Review: Small town misery is alive and dreary in 'Mare of Easttown'

Kate Winslet stars as a detective drowning in dysfunction

Tom Long
Special to The Detroit News

Mare is a mess.

Her son committed suicide. Her ex-husband lives next door with his soon-to-be new wife. Her grandson is showing signs of mental illness. Her live-in disagreeable mother is full of opinions.

Kate Winslet in "Mare of Easttown."

Oh, and she’s a police detective in a small northeastern town where a girl has been missing for a year, and she’s getting the blame.

As “Mare of Easttown” progresses, Mare (Kate Winslet) keeps getting more miserable. Which pretty much goes along with the perpetually rainy-gray city itself. Everybody in Easttown seems to be a trainwreck. Junkie kids, prostitute single mothers, garden variety drunks and lost souls. It’s no accident that the only baby in this show has a serious ear infection.

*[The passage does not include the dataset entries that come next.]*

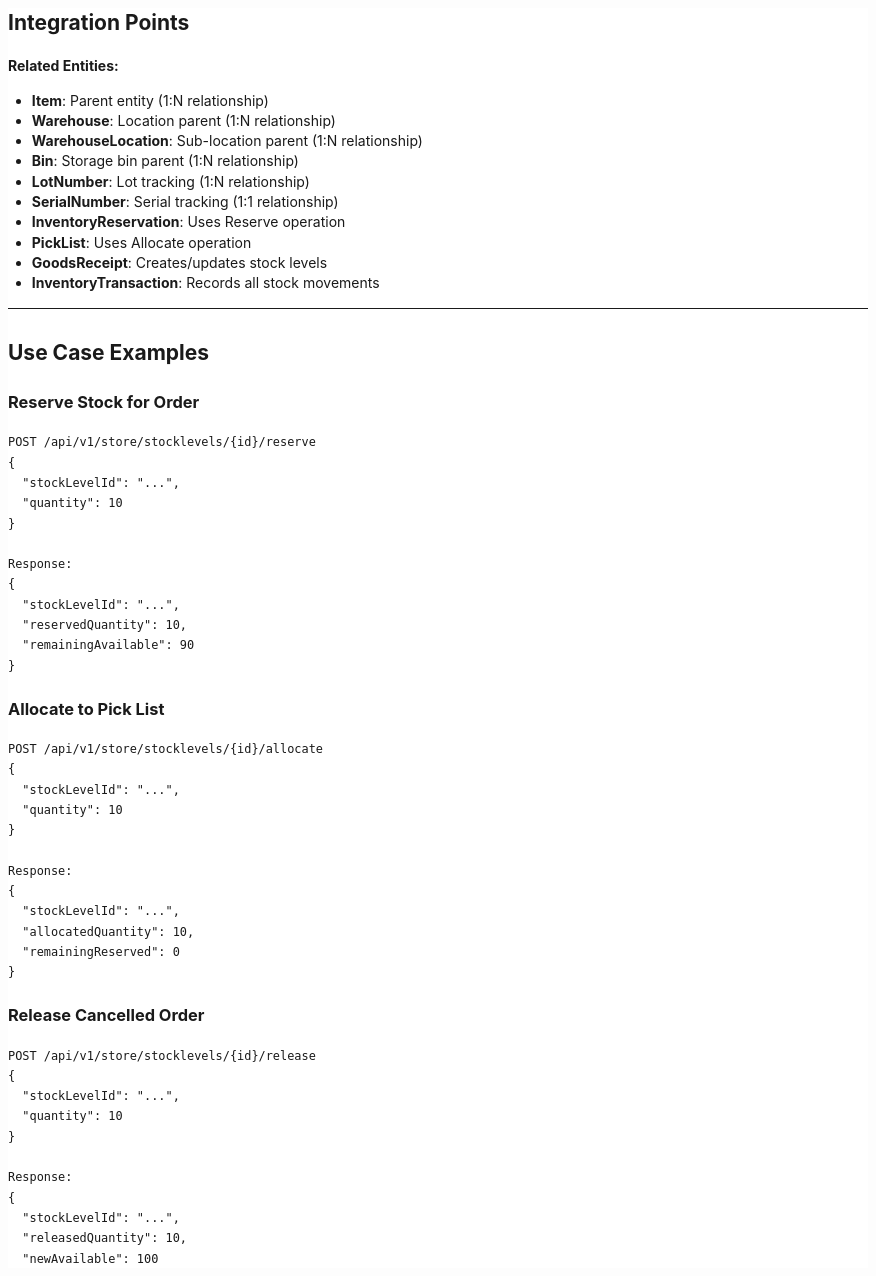 ## Integration Points

**Related Entities:**
- **Item**: Parent entity (1:N relationship)
- **Warehouse**: Location parent (1:N relationship)
- **WarehouseLocation**: Sub-location parent (1:N relationship)
- **Bin**: Storage bin parent (1:N relationship)
- **LotNumber**: Lot tracking (1:N relationship)
- **SerialNumber**: Serial tracking (1:1 relationship)
- **InventoryReservation**: Uses Reserve operation
- **PickList**: Uses Allocate operation
- **GoodsReceipt**: Creates/updates stock levels
- **InventoryTransaction**: Records all stock movements

---

## Use Case Examples

### Reserve Stock for Order
```http
POST /api/v1/store/stocklevels/{id}/reserve
{
  "stockLevelId": "...",
  "quantity": 10
}

Response:
{
  "stockLevelId": "...",
  "reservedQuantity": 10,
  "remainingAvailable": 90
}
```

### Allocate to Pick List
```http
POST /api/v1/store/stocklevels/{id}/allocate
{
  "stockLevelId": "...",
  "quantity": 10
}

Response:
{
  "stockLevelId": "...",
  "allocatedQuantity": 10,
  "remainingReserved": 0
}
```

### Release Cancelled Order
```http
POST /api/v1/store/stocklevels/{id}/release
{
  "stockLevelId": "...",
  "quantity": 10
}

Response:
{
  "stockLevelId": "...",
  "releasedQuantity": 10,
  "newAvailable": 100
```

This pile-on of awfulness is supposed to deliver a gritty, lived-in, realistic drama. But after awhile — and not a long while — you start to wonder if anybody in this town has ever laughed. Or had reason to.

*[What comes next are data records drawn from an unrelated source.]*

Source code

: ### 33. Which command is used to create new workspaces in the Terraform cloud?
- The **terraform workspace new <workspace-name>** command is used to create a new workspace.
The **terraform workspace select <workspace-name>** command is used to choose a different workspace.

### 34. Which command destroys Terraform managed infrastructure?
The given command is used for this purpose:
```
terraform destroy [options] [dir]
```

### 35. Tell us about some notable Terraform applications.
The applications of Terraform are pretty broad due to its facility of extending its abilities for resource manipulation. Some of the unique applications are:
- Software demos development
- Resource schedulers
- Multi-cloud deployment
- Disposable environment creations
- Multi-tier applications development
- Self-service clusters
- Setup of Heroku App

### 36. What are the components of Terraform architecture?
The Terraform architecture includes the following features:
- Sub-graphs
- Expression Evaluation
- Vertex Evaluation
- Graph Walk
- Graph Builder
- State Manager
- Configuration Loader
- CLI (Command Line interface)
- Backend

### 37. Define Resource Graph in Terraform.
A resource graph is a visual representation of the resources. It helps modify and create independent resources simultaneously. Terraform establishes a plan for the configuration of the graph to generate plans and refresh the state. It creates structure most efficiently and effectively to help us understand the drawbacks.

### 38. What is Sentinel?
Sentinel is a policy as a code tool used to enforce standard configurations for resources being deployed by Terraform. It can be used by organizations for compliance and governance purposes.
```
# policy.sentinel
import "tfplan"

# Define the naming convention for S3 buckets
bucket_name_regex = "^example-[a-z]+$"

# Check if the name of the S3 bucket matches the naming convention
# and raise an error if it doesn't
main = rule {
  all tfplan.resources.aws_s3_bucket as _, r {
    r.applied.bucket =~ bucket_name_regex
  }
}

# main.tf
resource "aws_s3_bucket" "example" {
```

The bleak world of small towns past their prime and the dysfunctional lives of those who inhabit them is, of course, a standard setting of modern American crime stories. Jodie Foster found Buffalo Bill in one such town in “The Silence of the Lambs,” Lily Rabe recently endured a similar quaint hellscape in Amazon’s “Tell Me Your Secrets.” We’ve been here before but “Mare” absolutely wallows in hometown horrors.

Eventually Mare faces murder, kidnapping, custody threats and drunken vengeance. She takes on a bright young partner (Evan Peters), meets an unlikely beau (Guy Pearce) and bickers with her mother (Jean Smart; the sharp volleys between Winslet and Smart are wonderfully natural). The cast is as good as the characters are depressing.

Winslet elevates everything, but “Mare of Easttown” needs some serious elevating out of its dreariness and familiarity. It’s certainly watchable but also predictable. Look elsewhere for light.

'Mare of Easttown'

GRADE: C+

10 p.m. Sunday

HBO

Tom Long is a longtime contributor to The Detroit News.